A word-for-word copy of the records below is needed, without the images.

Supplied data:
=== Section Start ===

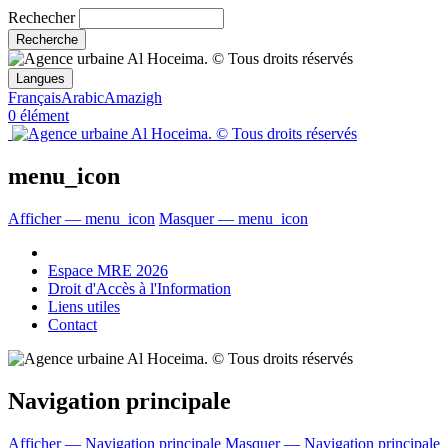
Rechecher
Langues
Français
Arabic
Amazigh
0 élément
menu_icon
Afficher — menu_icon
Masquer — menu_icon
Espace MRE 2026
Droit d'Accès à l'Information
Liens utiles
Contact
Navigation principale
Afficher — Navigation principale
Masquer — Navigation principale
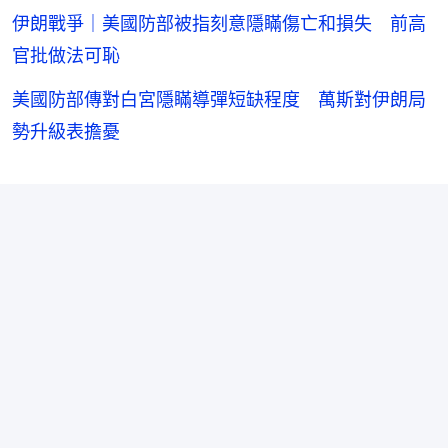
伊朗戰爭｜美國防部被指刻意隱瞞傷亡和損失 前高
官批做法可恥
美國防部傳對白宮隱瞞導彈短缺程度 萬斯對伊朗局
勢升級表擔憂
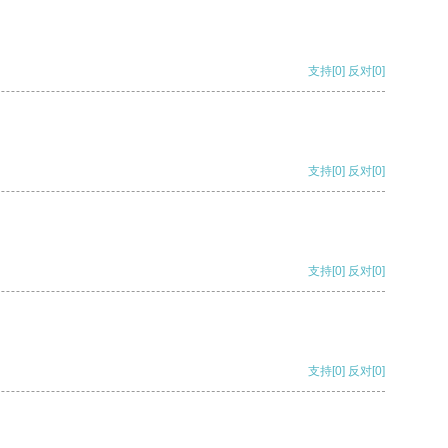
支持
[0]
反对
[0]
支持
[0]
反对
[0]
支持
[0]
反对
[0]
支持
[0]
反对
[0]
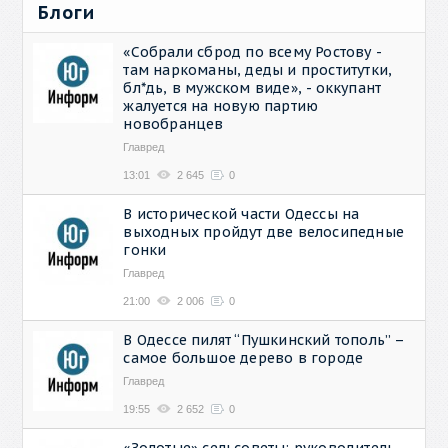
Блоги
«Собрали сброд по всему Ростову -
там наркоманы, деды и проститутки,
бл*дь, в мужском виде», - оккупант
жалуется на новую партию
новобранцев
Главред
13:01
2 645
0
В исторической части Одессы на
выходных пройдут две велосипедные
гонки
Главред
21:00
2 006
0
В Одессе пилят “Пушкинский тополь” –
самое большое дерево в городе
Главред
19:55
2 652
0
«Золотые» сельсоветы: руководитель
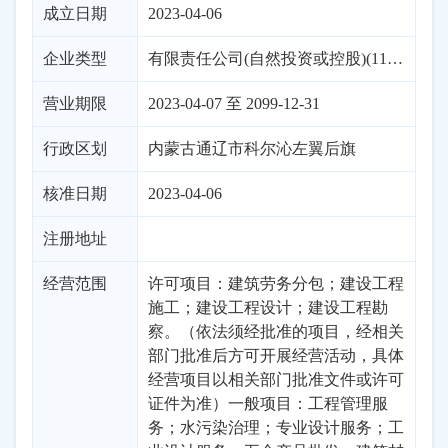
成立日期
2023-04-06
企业类型
有限责任公司(自然投资或控股)(1130)
营业期限
2023-04-07 至 2099-12-31
行政区划
内蒙古
通辽市
科尔沁左翼后旗
核准日期
2023-04-06
注册地址
经营范围
许可项目：建筑劳务分包；建设工程
施工；建设工程设计；建设工程勘
察。（依法须经批准的项目，经相关
部门批准后方可开展经营活动，具体
经营项目以相关部门批准文件或许可
证件为准）一般项目：工程管理服
务；水污染治理；专业设计服务；工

=== Section End ===

Problem solution:
Rechecher
Langues
Français
Arabic
Amazigh
0 élément
menu_icon
Afficher — menu_icon
Masquer — menu_icon
Espace MRE 2026
Droit d'Accès à l'Information
Liens utiles
Contact
Navigation principale
Afficher — Navigation principale
Masquer — Navigation principale
伊朗戰爭｜美國防部被指刻意隱瞞傷亡和損失 前高
官批做法可恥
美國防部傳對白宮隱瞞導彈短缺程度 萬斯對伊朗局
勢升級表擔憂
支持
[0]
反对
[0]
支持
[0]
反对
[0]
支持
[0]
反对
[0]
支持
[0]
反对
[0]
Блоги
«Собрали сброд по всему Ростову -
там наркоманы, деды и проститутки,
бл*дь, в мужском виде», - оккупант
жалуется на новую партию
новобранцев
Главред
13:01
2 645
0
В исторической части Одессы на
выходных пройдут две велосипедные
гонки
Главред
21:00
2 006
0
В Одессе пилят “Пушкинский тополь” –
самое большое дерево в городе
Главред
19:55
2 652
0
«Золотые» сельсоветы: руководитель
成立日期
2023-04-06
企业类型
有限责任公司(自然投资或控股)(1130)
营业期限
2023-04-07 至 2099-12-31
行政区划
内蒙古
通辽市
科尔沁左翼后旗
核准日期
2023-04-06
注册地址
经营范围
许可项目：建筑劳务分包；建设工程
施工；建设工程设计；建设工程勘
察。（依法须经批准的项目，经相关
部门批准后方可开展经营活动，具体
经营项目以相关部门批准文件或许可
证件为准）一般项目：工程管理服
务；水污染治理；专业设计服务；工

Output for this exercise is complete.